繰り返しになるが
8月も中旬に差し掛かり、大雨の中自宅を出ることもほとんどなく、経営誌や株式投資本を読み漁っています。
各店舗の店長へアドバイスできるのも、残り180日強となりました。
そう考えると、色んなことを教えても記憶に残らないのであれば、重要なことのみ繰り返し伝えようと、経営のポイントを再考してみました。
その結果、単純で分かりやすいが、このポイントを押さえておけば大丈夫という指標を述べます。
色んな経営要素の中で、最も重要視しなければならないのは、「会社を倒産させないこと(継続させる)」ことです。
では、絶対に潰れないことは可能かといえば、『可能』なのです。
単純に言えば、それは『現金』を持っていることです。
商店主や経営歴が短い経営者は、どちらかというと損益計算書重視で「黒字か赤字」を気にします。
しかし、創業以来一度も赤字を出していない会社でも、支払いができなければ倒産します。
何度言っても、この黒字倒産の理解が出来ていません。
流動比率と自己資本比率については、経営でも株式投資でも、経営の健全性において私が重視している指標です。
流動資産が流動負債より多ければ多いほど良いと考えて間違いありません(200%以上が理想)。
しかし、流動資産の中身が重要なのです。
特にバイク業界は在庫の比率が高くなり、現・預金の比率が低くなります。
極論すれば、現預金がほとんど無く、在庫ばかりの流動資産で黒字を積み重ね、自己資本比率が上がっても、倒産はしてしまうのです。

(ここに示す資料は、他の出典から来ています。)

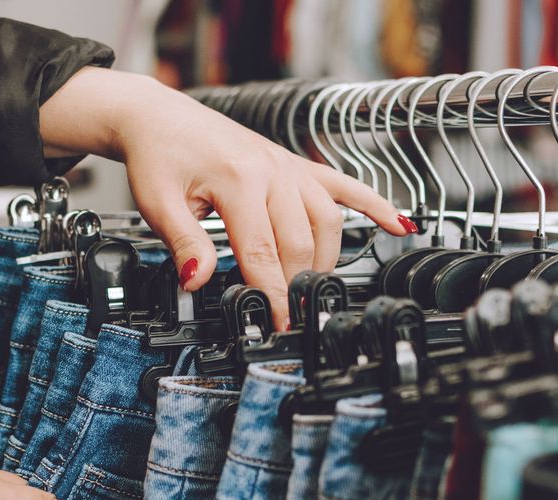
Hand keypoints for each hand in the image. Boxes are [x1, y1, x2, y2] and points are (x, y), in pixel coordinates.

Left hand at [38, 67, 415, 327]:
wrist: (160, 117)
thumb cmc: (158, 156)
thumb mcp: (157, 201)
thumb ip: (182, 242)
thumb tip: (197, 279)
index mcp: (239, 181)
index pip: (263, 253)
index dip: (273, 295)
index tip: (279, 324)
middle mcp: (272, 171)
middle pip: (300, 242)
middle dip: (298, 284)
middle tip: (292, 317)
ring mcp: (289, 167)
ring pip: (327, 221)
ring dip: (324, 259)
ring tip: (311, 289)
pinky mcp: (295, 164)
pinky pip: (344, 185)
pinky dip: (374, 205)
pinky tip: (400, 224)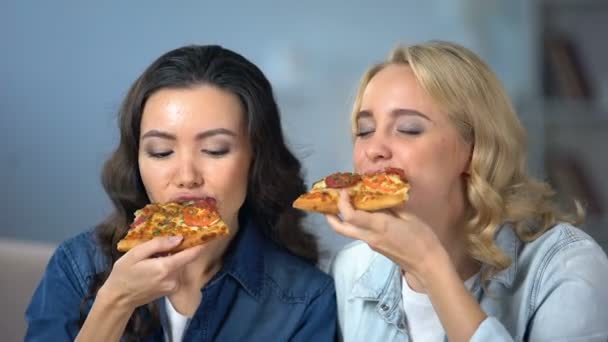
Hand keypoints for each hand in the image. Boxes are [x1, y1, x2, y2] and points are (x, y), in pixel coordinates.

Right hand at [98, 236, 204, 309]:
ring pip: (179, 265)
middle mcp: (173, 279)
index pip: (190, 255)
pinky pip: (174, 273)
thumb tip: (178, 238)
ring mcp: (172, 286)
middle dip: (178, 249)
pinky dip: (169, 266)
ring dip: (172, 258)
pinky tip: (155, 266)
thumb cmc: (123, 274)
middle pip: (184, 258)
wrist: (118, 298)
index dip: (200, 244)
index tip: (207, 234)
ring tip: (155, 255)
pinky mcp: (170, 290)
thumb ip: (158, 244)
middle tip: (167, 240)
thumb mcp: (136, 253)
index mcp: (165, 268)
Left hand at [326, 190, 444, 281]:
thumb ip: (391, 206)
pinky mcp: (375, 248)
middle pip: (340, 228)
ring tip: (346, 203)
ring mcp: (370, 244)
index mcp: (378, 226)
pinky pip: (360, 233)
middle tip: (327, 202)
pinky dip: (356, 223)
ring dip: (343, 218)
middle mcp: (369, 236)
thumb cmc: (422, 238)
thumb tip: (379, 197)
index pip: (351, 215)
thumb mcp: (409, 216)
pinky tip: (364, 213)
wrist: (427, 265)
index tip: (344, 189)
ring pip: (348, 231)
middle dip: (330, 215)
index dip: (343, 202)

各店長は、貸借対照表を必ずチェックして、流動資産の「在庫」と「現・預金」の額を知っておくべきです。
なるだけ、「在庫」≦「現預金」に持って行くこと。
簡単なことですが、「現・預金」を増やすには、『無駄遣い』を止める事に尽きます。
次に店長が頭に叩き込まなければならいない指標は、月平均の「固定費(バイク屋の場合は販管費でオッケイ)」の額です。
我々グループは月次決算をしていますが、各店長は概略でいいので感覚で「日時決算」を行うべきです。

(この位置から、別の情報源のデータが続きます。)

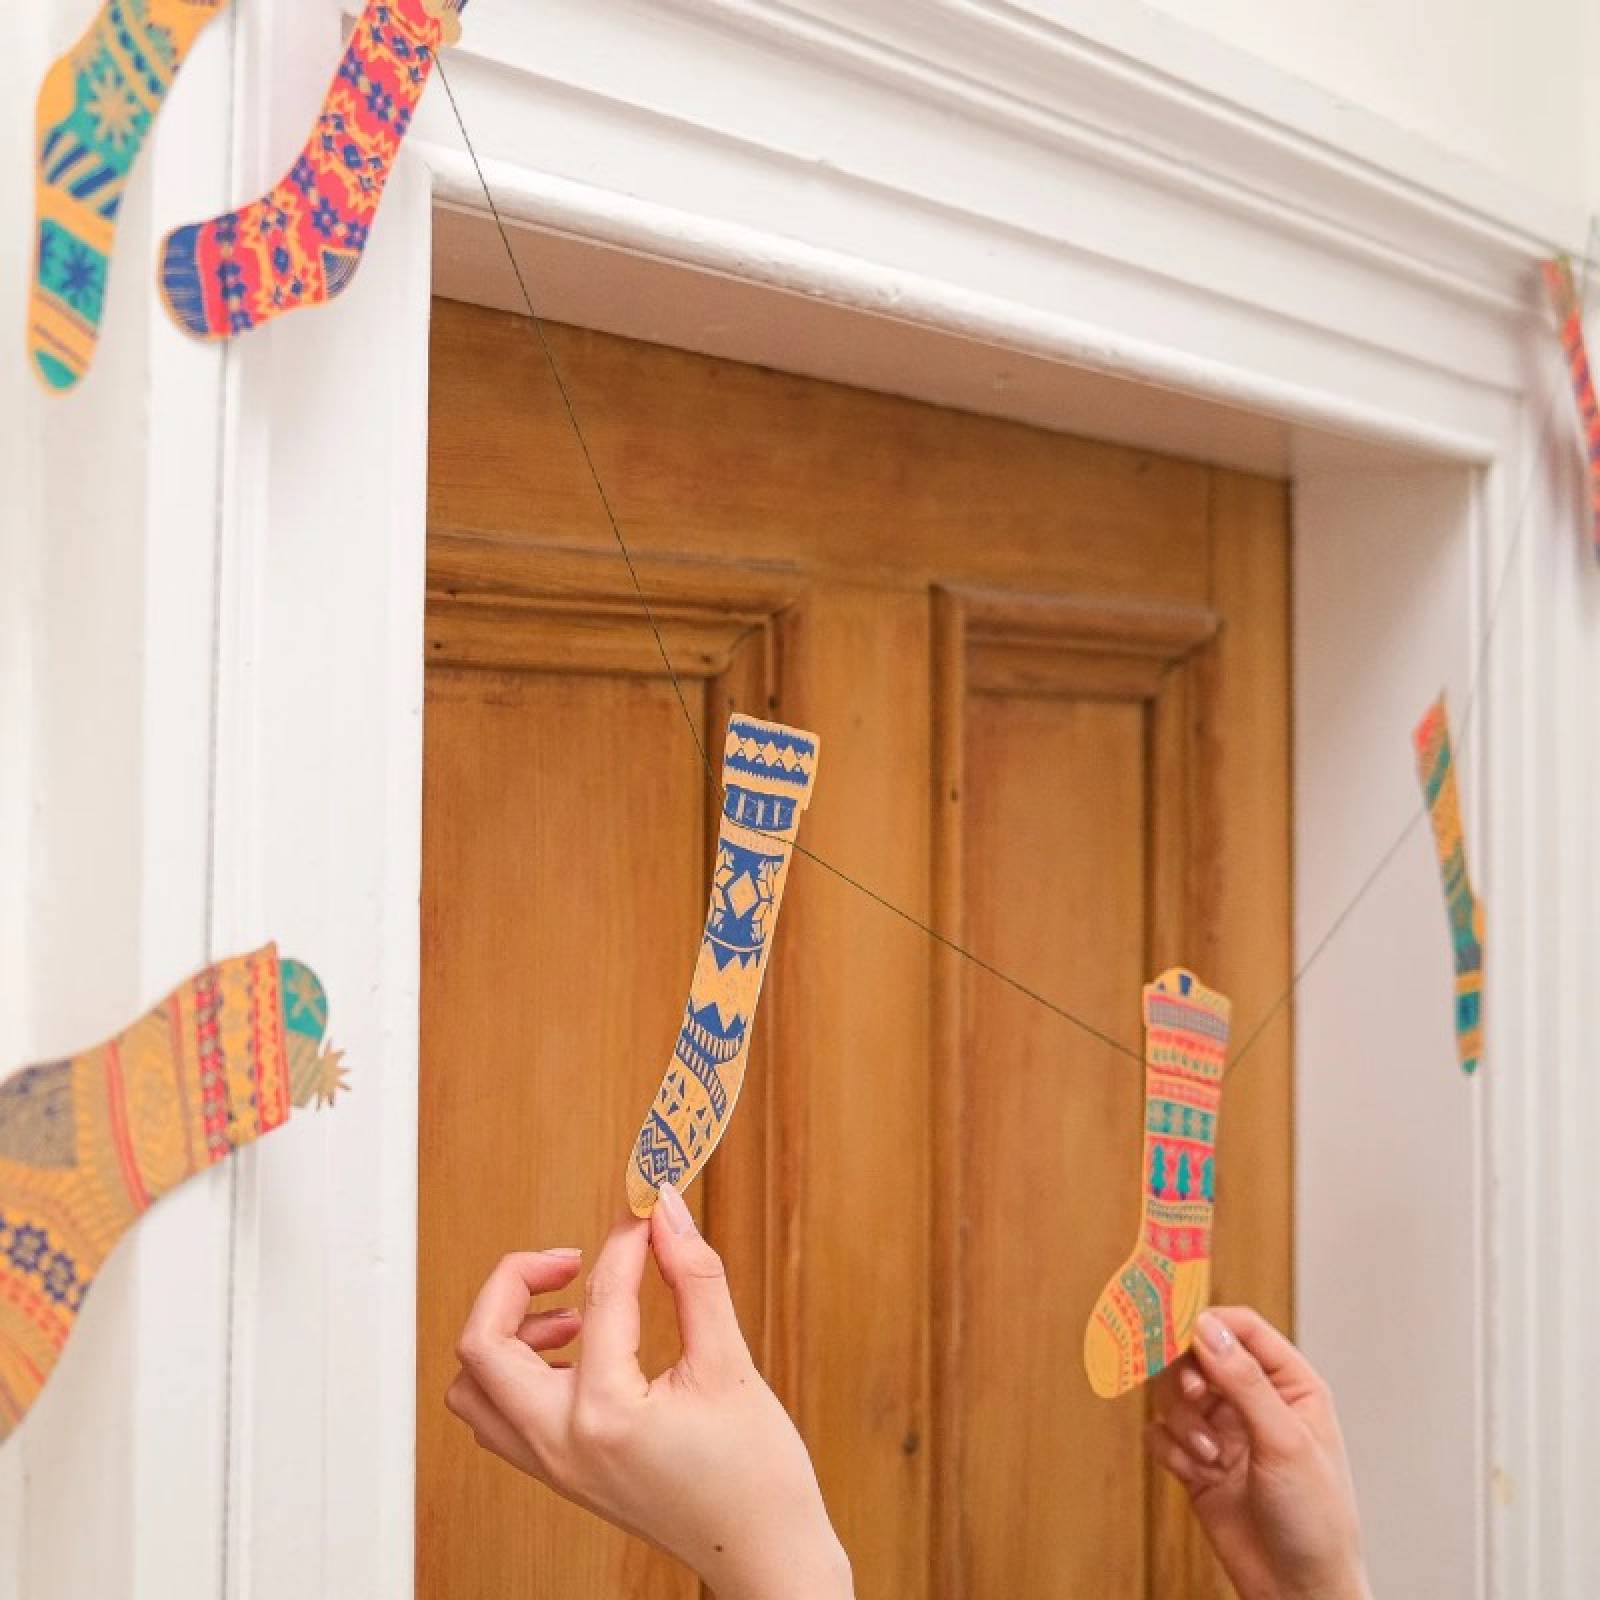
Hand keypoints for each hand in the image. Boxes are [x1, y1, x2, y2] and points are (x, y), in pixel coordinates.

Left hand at [445, 1183, 852, 1599]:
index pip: (600, 1298)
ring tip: (570, 1313)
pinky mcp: (560, 1473)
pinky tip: (578, 1352)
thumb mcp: (730, 1362)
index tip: (645, 1211)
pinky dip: (515, 1372)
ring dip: (506, 1332)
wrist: (764, 1553)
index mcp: (606, 1415)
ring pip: (474, 1386)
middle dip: (516, 1281)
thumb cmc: (756, 1473)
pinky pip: (498, 1416)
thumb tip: (665, 1213)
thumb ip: (695, 1277)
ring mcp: (553, 1465)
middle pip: (481, 1344)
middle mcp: (561, 1444)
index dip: (625, 1240)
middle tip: (571, 1259)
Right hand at [1147, 1307, 1370, 1599]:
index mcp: (1290, 1386)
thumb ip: (1245, 1381)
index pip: (1240, 1328)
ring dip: (1183, 1420)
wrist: (1298, 1592)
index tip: (1174, 1326)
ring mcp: (1224, 1431)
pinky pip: (1162, 1434)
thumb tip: (1206, 1327)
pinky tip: (1197, 1473)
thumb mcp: (1286, 1443)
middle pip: (1197, 1355)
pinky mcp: (1198, 1461)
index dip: (1205, 1322)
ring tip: (1208, 1454)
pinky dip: (1172, 1449)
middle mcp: (1254, 1401)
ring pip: (1174, 1393)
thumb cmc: (1317, 1522)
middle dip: (1188, 1375)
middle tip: (1194, 1395)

月平均の販管費以上の利益を出すために、毎日どれだけの修理をこなし、どれだけの台数を販売しなければならないのかを、日々追いかけなければなりません。
この二つのことさえ徹底すれば、先ず「倒産」はあり得ません。
経営者である息子達の役割は、この「現・預金」を確保する方便を常に考えておくことです。
当然、取引銀行とのコミュニケーションをよくして、資金繰りを考えること。
法人で定期積金を行うことはもちろん、有価証券等の投資もバランスを考えて行うこと。
さらには、自分の給料から一定額を定期積金にして、非常事態に直ぐに降ろせるようにすること。
具体的には、貸借対照表の「現・預金」額が、平均月商の2倍以上あるか常に意識すること。
因みに2025年1~6月時点で我がグループを調べると、国内部門は2.1ヶ月分、輸入部門が0.9ヶ月分でした。
また、経営者個人では、現金でも直ぐに現金化できる有価証券でもよいので、会社全体の販管費の1ヶ月分以上を非常事態に供えて持っておくべきです。
我がグループで概算すると、息子達はそれぞれ3000万円以上の現金か有価証券を持っていなければならないことになります。
息子達の目標がこれです。販管費が上昇すれば、それにつれてこの額も上昇していきます。
よく経営者が間違うのが、「会社のものは自分のもの」という考え方。
『自分のものも会社のもの』と考え続ければ、そうそう簡単には倒産はしません。